● Given exercise 1: Name each person the passage below on Pasquinelli's years with Western Growers identifies by full name, other than Pasquinelli himself.
● Given exercise 2:
Answer these questions from the passage below about Pasquinelli's years with Western Growers:
(a) How many acres of cantaloupe were harvested under strike conditions?
(b) Where did the name Quail Street Casualty come from?
(c) In what year did Pasquinelli serve as chairman?

:: Quoted passage ::

Though Pasquinelli Produce was a member of Western Growers for many years under the tutelage of his father, it wasn’t until the late 1960s, when the labor battles came to Yuma, that the company got more involved with the association. Gary began working with WG lawyers and President Daryl Arnold to defeat the unionization efforts. As the ‘70s dawned, the fight intensified. “We ended up beating the union and were able to harvest our entire 2,000 acre cantaloupe crop under strike conditions. I remember Daryl Arnold saying of me that I am the kind of ‘young leadership’ that the board needed. I was about 28 at the time.”

A couple of years later, longtime WGA Yuma director Sid Woods retired. “With his blessing, I ran for the position and have been a director ever since. My blood is in the bricks,” he said of WGA, recalling many services and activities that he was intimately involved in over the past five decades. He spoke of the advent of harvest-time strike insurance and noted that he was the person who came up with the name Quail Street Casualty for the association’s off-shore insurance entity. The name came from the street that housed the association headquarters in the 1970s.

Pasquinelli recalls that he was asked to serve as chairman in the early 1990s but his deacon duties took precedent and he declined the honor. In 2000, he did serve as chairman under President Dave Moore. “I was very close to Dave and delivered the eulogy at his funeral.” The following year he chaired the search committee that brought Tom Nassif to the president’s position. Pasquinelli remembers meeting Nassif during the tumultuous labor battles when the future WG CEO was a young labor attorney.

As chairman, and throughout the years, Pasquinelli said he has been guided by the notion of being a “servant leader…leading by example. I got so much more out of it than I ever gave,” he said, greatly undervaluing his service.

He believes deeply in the work of Western Growers and the concepts of “circling the wagons” and “strength in numbers.” And he also knows it was time to step down. There is a fire in the belly that informs this work and Pasquinelli said that while the flame is still there, it’s not burning quite as bright.

:::
:: Record excerpts ::

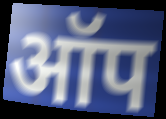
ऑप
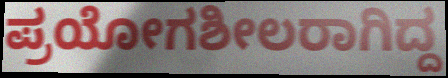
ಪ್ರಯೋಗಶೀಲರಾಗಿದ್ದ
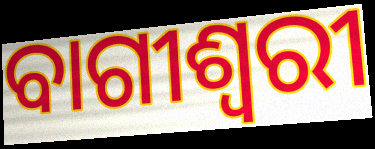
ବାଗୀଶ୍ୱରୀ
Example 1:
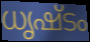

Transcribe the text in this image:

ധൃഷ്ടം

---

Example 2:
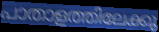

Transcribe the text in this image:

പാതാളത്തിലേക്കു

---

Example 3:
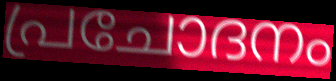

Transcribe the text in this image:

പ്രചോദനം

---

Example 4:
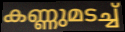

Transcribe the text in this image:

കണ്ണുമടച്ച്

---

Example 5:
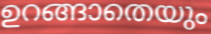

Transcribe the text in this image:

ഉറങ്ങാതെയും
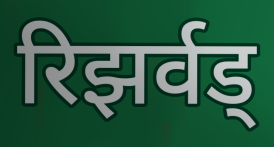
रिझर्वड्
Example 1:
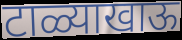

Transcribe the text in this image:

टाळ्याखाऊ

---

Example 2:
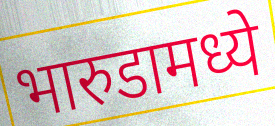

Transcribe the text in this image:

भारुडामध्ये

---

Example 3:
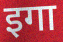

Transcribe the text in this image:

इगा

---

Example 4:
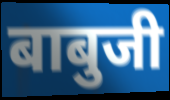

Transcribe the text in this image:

:::

● Result 1:
Daryl Arnold
Sid Woods
Dave Moore
Tom Nassif

● Result 2:
(a) 2,000 acres.
(b) It came from the street that housed the association headquarters in the 1970s.
(c) 2000.